### PROVIDED PASSAGE
=== Begin Enclosure ===

The UK government’s interpretation? Article 5 of the Protocol on Ireland/Northern Ireland as a legal ‘backdoor’
This section presents an interpretation of Article 5 NIP which would permit Union customs law applying to the United Kingdom notwithstanding the real risk of goods moving into the EU single market.
The legal sources
Article 5(1) NIP prescribes that
‘no customs duties shall be payable for a good brought into Northern Ireland from another part of the United Kingdom by direct transport, notwithstanding paragraph 3, unless that good is at risk of subsequently being moved into the Union’ (emphasis added).’
The second sub-paragraph of Article 5(1) NIP states that
‘[t]he customs duties in respect of a good being moved by direct transport to Northern Ireland other than from the Union or from another part of the United Kingdom shall be the duties applicable in the United Kingdom, notwithstanding paragraph 3, unless that good is at risk of subsequently being moved into the Union’ (emphasis added).
Article 5(3) NIP states that
‘Legislation as defined in point (2) of Article 5 of Regulation (EU) No 952/2013 shall apply to and in the United Kingdom in respect of Northern Ireland (not including the territorial waters of the United Kingdom)’ (emphasis added).
This 2013 EU legislation prescribes itself as ‘laying down the Union Customs Code (UCC)’. Point 2 of Article 5, which is referred to in Article 5(3) NIP, provides a definition of ‘customs legislation’:
(a) the Union Customs Code;
(b) the Common Customs Tariff;
(c) the legislation setting up a Union system of reliefs from customs duty; and
(d) international agreements containing customs provisions, insofar as they are applicable in the Union.

=== End Enclosure ===

### WHAT YOU ARE ASKED TO DO
Retype the text on Article 5 of the Protocol on Ireland/Northern Ireland in full, word for word. The data that comes next is from a different source.

### SUPPLIED INFORMATION

=== Begin Enclosure ===

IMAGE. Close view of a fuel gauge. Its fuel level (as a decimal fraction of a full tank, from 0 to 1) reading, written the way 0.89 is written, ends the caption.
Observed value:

=== End Enclosure ===

### TASK SOLUTION
The UK government’s interpretation? Article 5 of the Protocol on Ireland/Northern Ireland as a legal ‘backdoor’
This section presents an interpretation of Article 5 NIP which would permit Union customs law applying to the United Kingdom notwithstanding the real risk of goods moving into the EU single market.
The legal sources
Article 5(1) NIP prescribes that
‘no customs duties shall be payable for a good brought into Northern Ireland from another part of the United Kingdom by direct transport, notwithstanding paragraph 3, unless that good is at risk of subsequently being moved into the Union’ (emphasis added).’
The second sub-paragraph of Article 5(1) NIP states that
‘[t]he customs duties in respect of a good being moved by direct transport to Northern Ireland other than from the Union or from another part of the United Kingdom shall be the duties applicable in the United Kingdom, notwithstanding paragraph 3, unless that good is at risk of subsequently being moved into the Union’ (emphasis added).
Article 5(3) NIP states that
‘Legislation as defined in point (2) of Article 5 of Regulation (EU) No 952/2013 shall apply to and in the United Kingdom in respect of Northern Ireland (not including the territorial waters of the United Kingdom)’ (emphasis added).
This 2013 EU legislation prescribes itself as ‘laying down the Union Customs Code (UCC)’. Point 2 of Article 5, which is referred to in Article 5(3) NIP, provides a definition of ‘customs legislation’:
(a) the Union Customs Code;
(b) the Common Customs Tariff;
(c) the legislation setting up a Union system of reliefs from customs duty; and
(d) international agreements containing customs provisions, insofar as they are applicable in the Union.